● ASSIGNED TASK: Lines from the one containing "Mark Tester |" through the last one in the data below: write them out word for word, and only them.

[Extracted page text data]
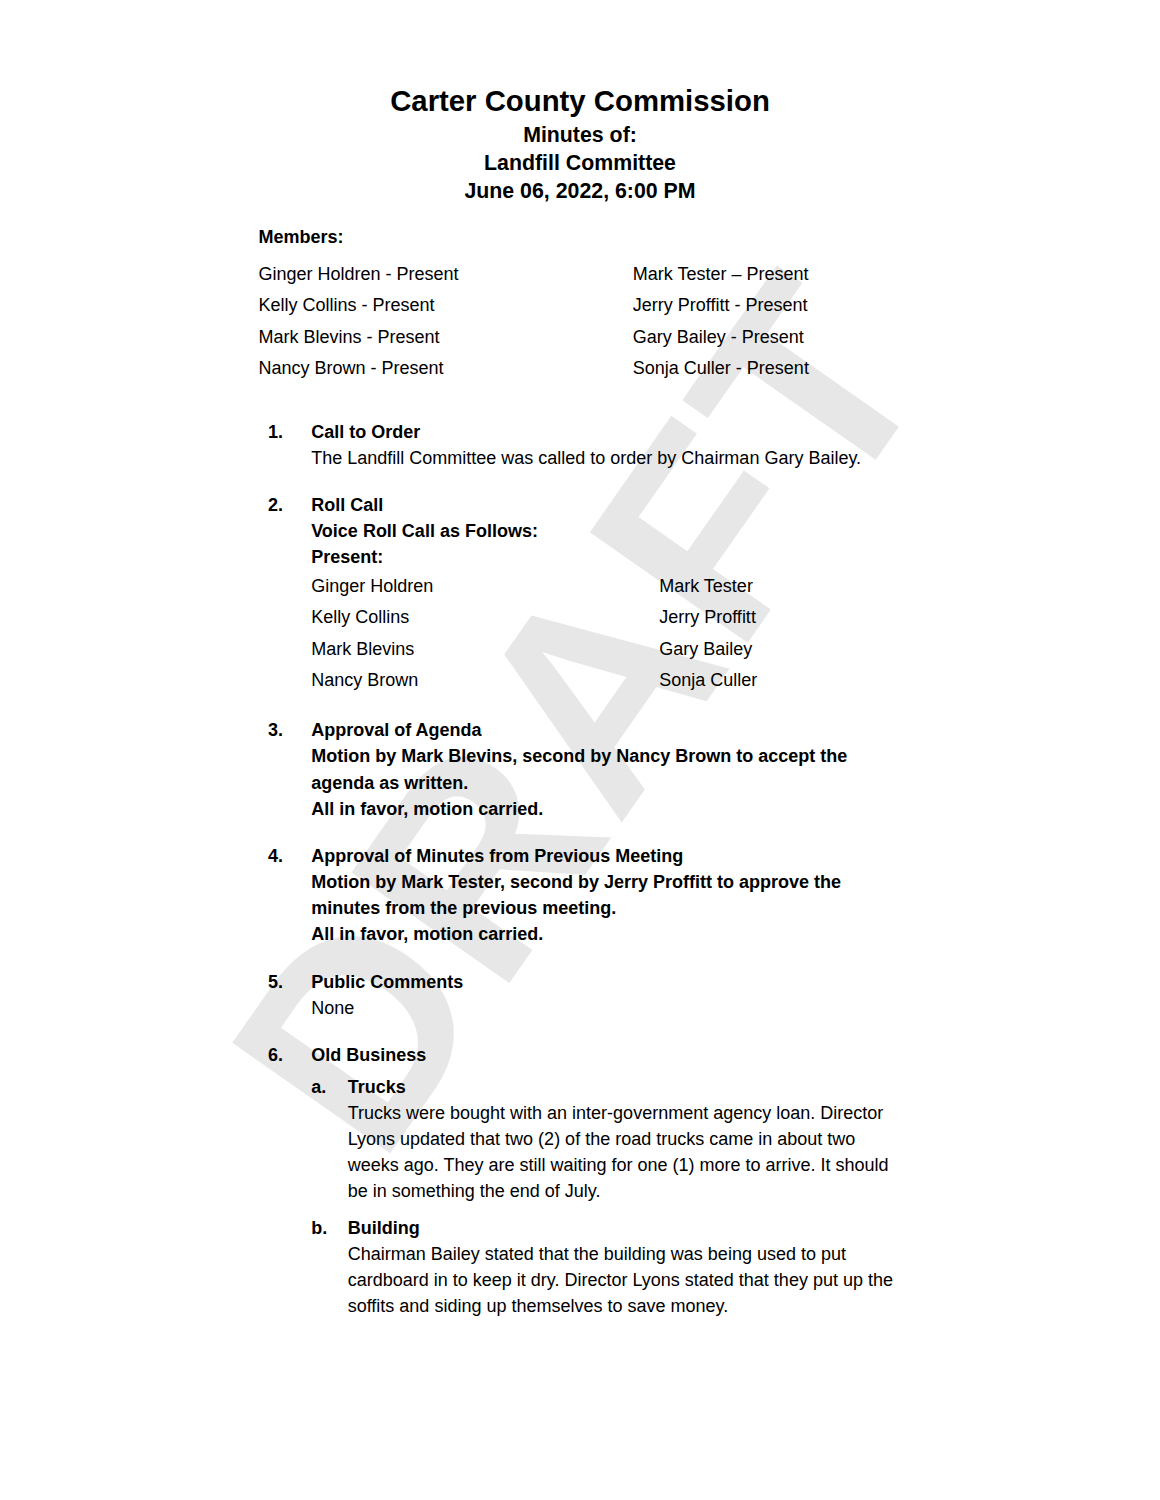DRAFT
Carter County Commission
Minutes of:
Landfill Committee
June 06, 2022, 6:00 PM
Members:
| Ginger Holdren - Present | Mark Tester – Present |
| Kelly Collins - Present | Jerry Proffitt - Present |
| Mark Blevins - Present | Gary Bailey - Present |
| Nancy Brown - Present | Sonja Culler - Present |
Call to Order
The Landfill Committee was called to order by Chairman Gary Bailey.
Roll Call
Voice Roll Call as Follows:
Present:
| Ginger Holdren | Mark Tester |
| Kelly Collins | Jerry Proffitt |
| Mark Blevins | Gary Bailey |
| Nancy Brown | Sonja Culler |
Approval of Agenda
Motion by Mark Blevins, second by Nancy Brown to accept the agenda as written.
All in favor, motion carried.
Approval of Minutes from Previous Meeting
Motion by Mark Tester, second by Jerry Proffitt to approve the minutes from the previous meeting.
All in favor, motion carried.
Public Comments
None
Old Business
Trucks
Trucks were bought with an inter-government agency loan. Director Lyons updated that two (2) of the road trucks came in about two weeks ago. They are still waiting for one (1) more to arrive. It should be in something the end of July.
Building
Chairman Bailey stated that the building was being used to put cardboard in to keep it dry. Director Lyons stated that they put up the soffits and siding up themselves to save money.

● ANSWER AREA:
| Ginger Holdren | Mark Tester |
| Kelly Collins | Jerry Proffitt |
| Mark Blevins | Gary Bailey |
| Nancy Brown | Sonja Culler |
Approval of Agenda
Motion by Mark Blevins, second by Nancy Brown to accept the agenda as written.
All in favor, motion carried.
Approval of Minutes from Previous Meeting
Motion by Mark Tester, second by Jerry Proffitt to approve the minutes from the previous meeting.
All in favor, motion carried.
Public Comments
None
Old Business
Trucks
Trucks were bought with an inter-government agency loan. Director Lyons updated that two (2) of the road trucks came in about two weeks ago. They are still waiting for one (1) more to arrive. It should be in something the end of July.
Building
Chairman Bailey stated that the building was being used to put cardboard in to keep it dry. Director Lyons stated that they put up the soffits and siding up themselves to save money.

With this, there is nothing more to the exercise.